* **Written request**: Write out the material exactly. Do not include the pictures.

BEGIN Dataset extract

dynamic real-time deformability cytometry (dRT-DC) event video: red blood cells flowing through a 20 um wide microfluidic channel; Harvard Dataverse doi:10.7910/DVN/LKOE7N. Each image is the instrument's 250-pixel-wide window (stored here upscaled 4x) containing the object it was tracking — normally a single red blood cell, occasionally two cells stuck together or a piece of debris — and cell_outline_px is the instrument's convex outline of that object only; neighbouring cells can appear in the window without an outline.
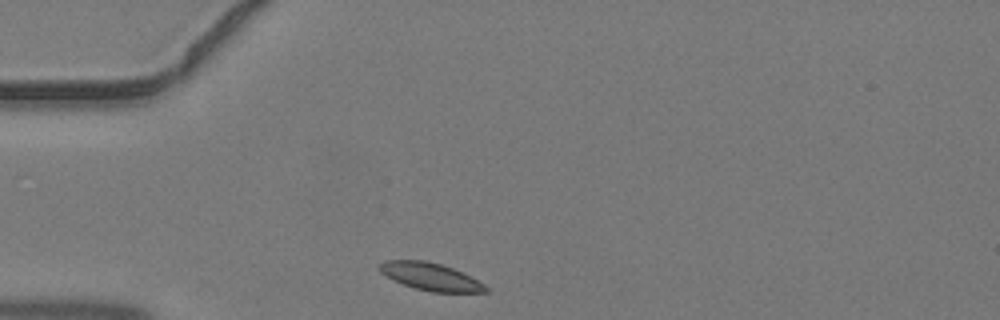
{"species": "common noctule bat (a hibernating species)", "species_latin": "Nyctalus noctula", "temperature_condition": "warm", "stored_images_in_passage": 34, "camera_frame_rate_fps": 3000, "um_per_image_px": 0.085, "animal": {"sex": "male", "body_mass_g": 19.2, "forearm_length_mm": 51.8}, "frame": {"image": 1, "passage_image": 1, "time_ms": 0.0, "image_size_px": [1000, 320], "cell_outline_px": [[488, 292], [432, 292], [416, 288], [392, 280], [380, 272], [376, 268], [376, 264], [384, 260], [424, 260], [440, 264], [452, 268], [484, 284], [488, 288]], "centroid_in_image_um": [36.51, 23.5], "position_along_channel_um": 48.5, "area_um2": 16.94}}
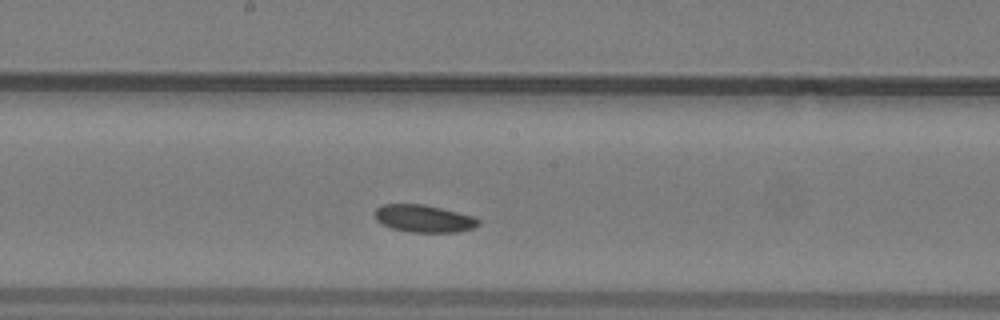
{"frame": {"image": 2, "passage_image": 13, "time_ms": 4.0, "image_size_px": [1000, 320], "cell_outline_px": [[480, 224], [472, 228], [456, 232], [412, 232], [392, 228], [376, 220], [372, 212], [380, 204], [424, 204], [472, 216], [480, 220]], "centroid_in_image_um": [35.97, 18.57], "position_along_channel_um": 212.2, "area_um2": 16.47}}
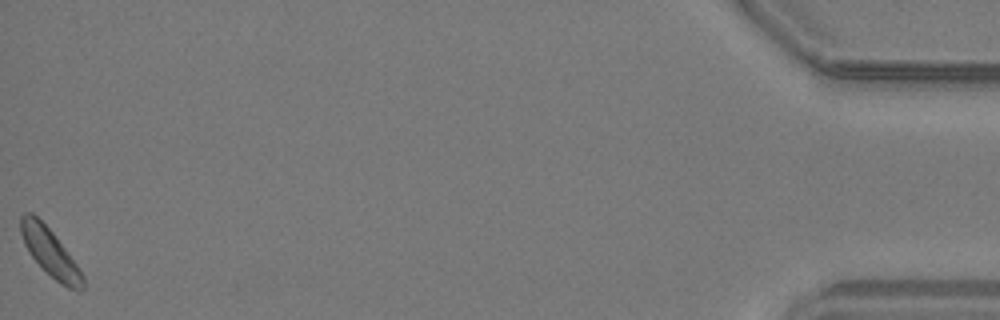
{"frame": {"image": 3, "passage_image": 34, "time_ms": 11.0, "image_size_px": [1000, 320], "cell_outline_px": [[84, 288], [68, 288], [60, 284], [28, 252], [24, 244], [20, 232], [20, 216], [24, 212], [32, 212], [52, 232], [76, 264], [84, 276]], "centroid_in_image_um": [4.22, 21.41], "position_along_channel_um": 431.0, "area_um2": 16.7}}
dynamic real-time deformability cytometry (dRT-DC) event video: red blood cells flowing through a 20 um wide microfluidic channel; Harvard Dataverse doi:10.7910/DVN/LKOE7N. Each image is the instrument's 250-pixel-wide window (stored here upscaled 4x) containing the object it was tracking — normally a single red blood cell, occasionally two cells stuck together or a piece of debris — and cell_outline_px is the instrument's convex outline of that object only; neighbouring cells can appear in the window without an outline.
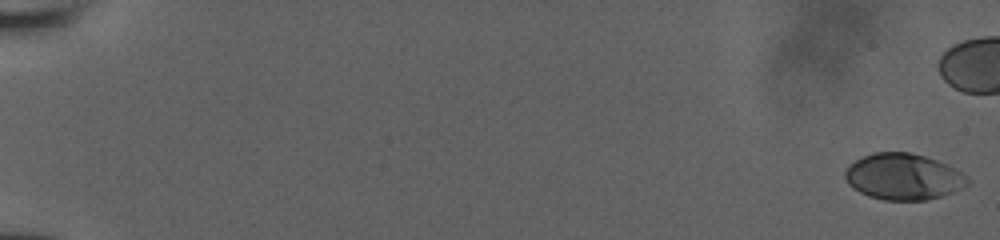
{"species": "human", "species_latin": "Homo sapiens", "temperature_condition": "room temperature", "stored_images_in_passage": 48, "camera_frame_rate_fps": 3000, "um_per_image_px": 0.085, "donor": {"sex": "male"}, "frame": {"image": 1, "passage_image": 1, "time_ms": 0.0, "image_size_px": [1000, 240], "cell_outline_px": [[972, 180], [968, 184], [952, 192], [928, 200], [884, 200], [868, 196], [852, 188], [848, 184], [844, 176], [844, 172], [856, 160], [872, 152], [908, 152], [924, 156], [936, 160], [968, 176]], "centroid_in_image_um": [76.77, 15.03], "position_along_channel_um": 8.2, "area_um2": 32.77}}
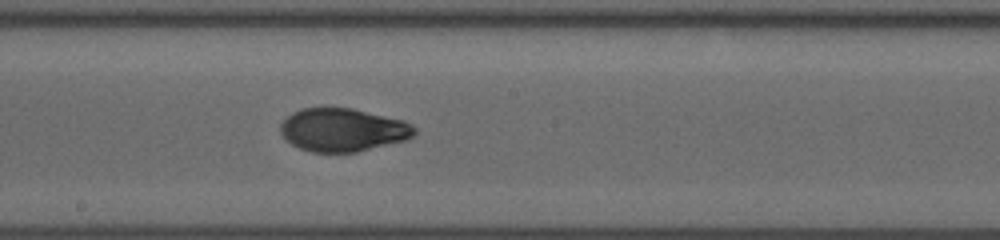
{"frame": {"image": 2, "passage_image": 32, "time_ms": 10.333, "image_size_px": [1000, 240], "cell_outline_px": [[416, 132], [412, 136], [404, 140], [356, 152], [312, 152], [300, 148], [292, 144], [280, 132], [280, 124], [292, 112], [300, 108], [324, 104], [352, 108], [404, 120], [412, 124], [416, 128]], "centroid_in_image_um": [29.11, 10.99], "position_along_channel_um": 219.1, "area_um2": 34.28}}
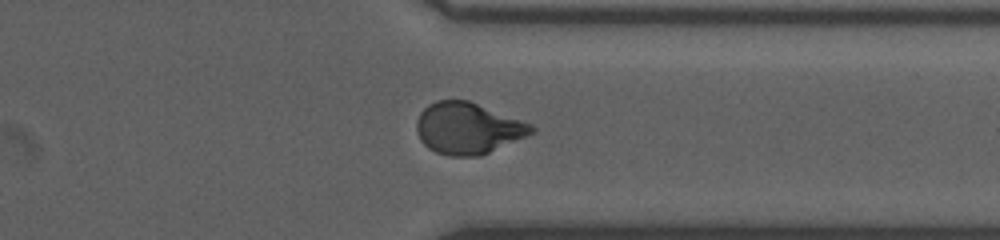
{"frame": {"image": 3, "passage_image": 43, "time_ms": 14.0, "image_size_px": [1000, 240], "cell_outline_px": [[536, 132], [528, 136], [480, 156], [448, 156], [436, 152], [428, 148], [420, 140], [416, 128], [416, 120], [420, 112], [428, 104], [436, 100], [468, 100], [532, 124], [536, 128]], "centroid_in_image_um": [39.77, 10.91], "position_along_channel_um": 371.6, "area_um2": 34.62}}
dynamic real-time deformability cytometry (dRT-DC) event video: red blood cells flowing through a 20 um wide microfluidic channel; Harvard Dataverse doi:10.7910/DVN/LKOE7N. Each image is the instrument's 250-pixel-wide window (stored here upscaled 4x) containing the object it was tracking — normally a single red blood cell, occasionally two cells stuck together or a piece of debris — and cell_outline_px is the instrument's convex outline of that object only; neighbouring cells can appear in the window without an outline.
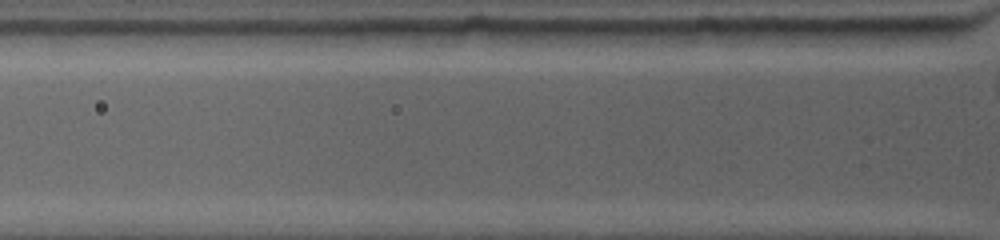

END Dataset extract

* **In response**:
dynamic real-time deformability cytometry (dRT-DC) event video: red blood cells flowing through a 20 um wide microfluidic channel; Harvard Dataverse doi:10.7910/DVN/LKOE7N. Each image is the instrument's 250-pixel-wide window (stored here upscaled 4x) containing the object it was tracking — normally a single red blood cell, occasionally two cells stuck together or a piece of debris — and cell_outline_px is the instrument's convex outline of that object only; neighbouring cells can appear in the window without an outline.
{"species": "common noctule bat (a hibernating species)", "species_latin": "Nyctalus noctula", "temperature_condition": "warm", "stored_images_in_passage": 34, "camera_frame_rate_fps": 3000, "um_per_image_px": 0.085, "animal": {"sex": "male", "body_mass_g": 19.2, "forearm_length_mm": 51.8}, "frame": {"image": 1, "passage_image": 1, "time_ms": 0.0, "image_size_px": [1000, 320], "cell_outline_px": [[488, 292], [432, 292], [416, 288], [392, 280], [380, 272], [376, 268], [376, 264], [384, 260], [424, 260], [440, 264], [452, 268], [484, 284], [488, 288]], "centroid_in_image_um": [36.51, 23.5], "position_along_channel_um": 48.5, "area_um2": 16.94}}
{"frame": {"image": 2, "passage_image": 13, "time_ms": 4.0, "image_size_px": [1000, 320], "cell_outline_px": [[480, 224], [472, 228], [456, 232], [412, 232], [392, 228], [376, 220], [372, 212], [380, 204], [424, 204], [472, 216], [480, 220]], "centroid_in_image_um": [35.97, 18.57], "position_along_channel_um": 212.2, "area_um2": 16.47}}
{"frame": {"image": 3, "passage_image": 34, "time_ms": 11.0, "image_size_px": [1000, 320], "cell_outline_px": [[84, 288], [68, 288], [60, 284], [28, 252], [24, 244], [20, 232], [20, 216], [24, 212], [32, 212], [52, 232], [76, 264], [84, 276]], "centroid_in_image_um": [4.22, 21.41], "position_along_channel_um": 431.0, "area_um2": 16.7}}
dynamic real-time deformability cytometry (dRT-DC) event video: red blood cells flowing through a 20 um wide microfluidic channel; Harvard Dataverse doi:10.7910/DVN/LKOE7N. Each image is the instrument's 250-pixel-wide window (stored here upscaled 4x) containing the object it was tracking — normally a single red blood cell, occasionally two cells stuck together or a piece of debris — and cell_outline_px is the instrument's convex outline of that object only; neighbouring cells can appear in the window without an outline.
{"species": "human", "species_latin": "Homo sapiens", "temperature_condition": "room temperature", "stored_images_in_passage": 48, "camera_frame_rate_fps": 3000, "um_per_image_px": 0.085, "donor": {"sex": "male"}, "frame": {"image": 1, "passage_image": 1, "time_ms": 0.0, "image_size_px": [1000, 240], "cell_outline_px": [[972, 180], [968, 184], [952, 192], [928, 200], [884, 200], [868, 196], [852, 188], [848, 184], [844, 176], [844, 172], [856, 160], [872, 152], [908, 152], [924, 156], [936, 160], [968, 176]], "centroid_in_image_um": [76.77, 15.03], "position_along_channel_um": 8.2, "area_um2": 32.77}}
{"frame": {"image": 2, "passage_image": 32, "time_ms": 10.333, "image_size_px": [1000, 240], "cell_outline_px": [[416, 132], [412, 136], [404, 140], [356, 152], [312, 152], [300, 148], [292, 144], [280, 132], [280, 124], [292, 112], [300, 108], [324, 104], [352, 108], [404, 120], [412, 124], [416, 128]], "centroid_in_image_um": [29.11, 10.99], "position_along_channel_um": 219.1, "area_um2": 34.28}}
{"frame": {"image": 3, "passage_image": 43, "time_ms": 14.0, "image_size_px": [1000, 240], "cell_outline_px": [[536, 132], [528, 136], [480, 156], [448, 156], [436, 152], [428, 148], [420, 140], [416, 128], [416, 120], [420, 112], [428, 104], [436, 100], [468, 100], [532, 124], [536, 128]], "centroid_in_image_um": [39.77, 10.91], "position_along_channel_um": 371.6, "area_um2": 34.62}}
dynamic real-time deformability cytometry (dRT-DC) event video: red blood cells flowing through a 20 um wide microfluidic channel; Harvard Dataverse doi:10.7910/DVN/LKOE7N. Each image is the instrument's 250-pixel-wide window (stored here upscaled 4x) containing the object it was tracking — normally a single red blood cell, occasionally two cells stuck together or a piece of debris — and cell_outline_px is the instrument's convex outline of that object only; neighbouring cells can appear in the window without an outline.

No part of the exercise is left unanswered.